In ServiceNow, maintaining and deploying updates in an efficient manner is important to make sure that your configurations and customizations get deployed smoothly without interruption. Update Sets are among the most powerful features of ServiceNow for monitoring changes in the platform. But maintaining these updates can be cumbersome, particularly when dealing with big, complex updates that might have several changes.
ServiceNow Update Sets are containers where groups of associated platform configuration changes can be gathered. They control changes to the system (workflows, scripts, form changes) so the changes can then be transferred between several ServiceNow instances, e.g., from test to development to ultimately production.
An Update Set is critical in the ServiceNow deployment pipeline because by using it, teams can:
- Capture modifications made during a specific session or time period.
- Transfer modifications between instances without having to manually duplicate them.
- Revert modifications if needed, so deployments can be safely rolled back.
The Challenge: Dealing with Large Update Sets
Although Update Sets are intended to simplify migration, dealing with them can be tiresome when dealing with large-scale projects or multiple concurrent development tasks.
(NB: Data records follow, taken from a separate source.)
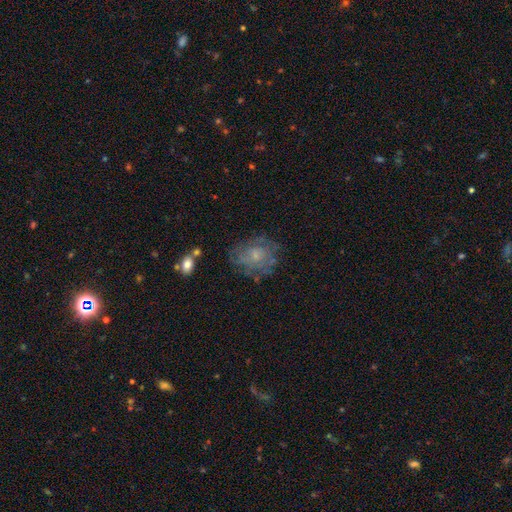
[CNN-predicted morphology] Smooth or featured?
  - featured or disk: 50% *
  - smooth: 39%
  - star or artifact: 11%
Edge-on disk?
  - no: 97% *
  - yes: 3%
Merging?
  - none: 64% *
  - minor disturbance: 21%
  - major disturbance: 12%
  - merger: 2%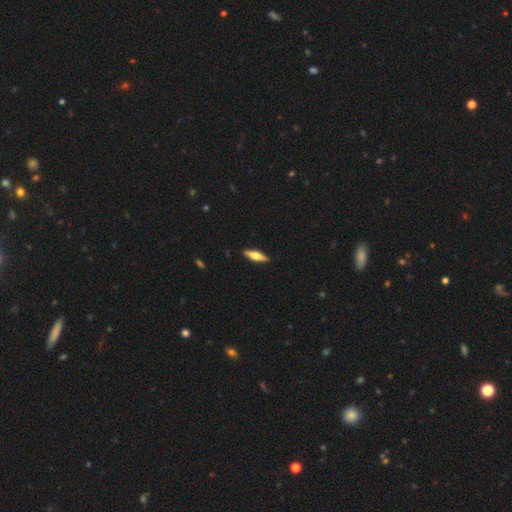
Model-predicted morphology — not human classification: Smooth or featured? smooth (48%)
Merging? none (90%)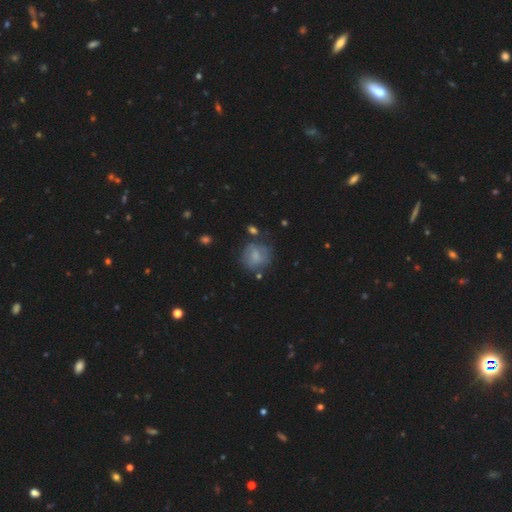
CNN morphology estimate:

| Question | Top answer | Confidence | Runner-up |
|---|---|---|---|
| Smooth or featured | smooth | 62% | featured or disk (28%) |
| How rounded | round | 78% | in between (21%) |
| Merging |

Some of the issues encountered include:
- Inadequate changes: Developers occasionally author changes that are not ready for deployment, but the changes remain part of an Update Set.
- Interdependency among changes: Some changes are interdependent, and rollout of a group of changes results in breaks or failures of functionality.
- Overloaded Update Sets: Large, unstructured Update Sets become difficult to deploy and lead to delays or failure of deployments.
To avoid these problems, you must become a master of splitting and releasing only what’s ready. By doing this, you will be able to enhance the efficiency and accuracy of your release process so that only tried and stable changes make it to production.
Step 1: Organizing Update Sets Effectively
Before you can roll out only what’s ready, you have to properly organize your Update Sets. Here are some best practices:
- Name your Update Sets: Avoid generic names like “Update Set 1” or “Test Changes”. Use specific names like
2025-03-19_Incident_Form_Update
. - Utilize Comments and Descriptions: Always log changes in the description and comment fields.
- Make Changes Complete: Ensure changes are stable before including them. Avoid unfinished or experimental changes.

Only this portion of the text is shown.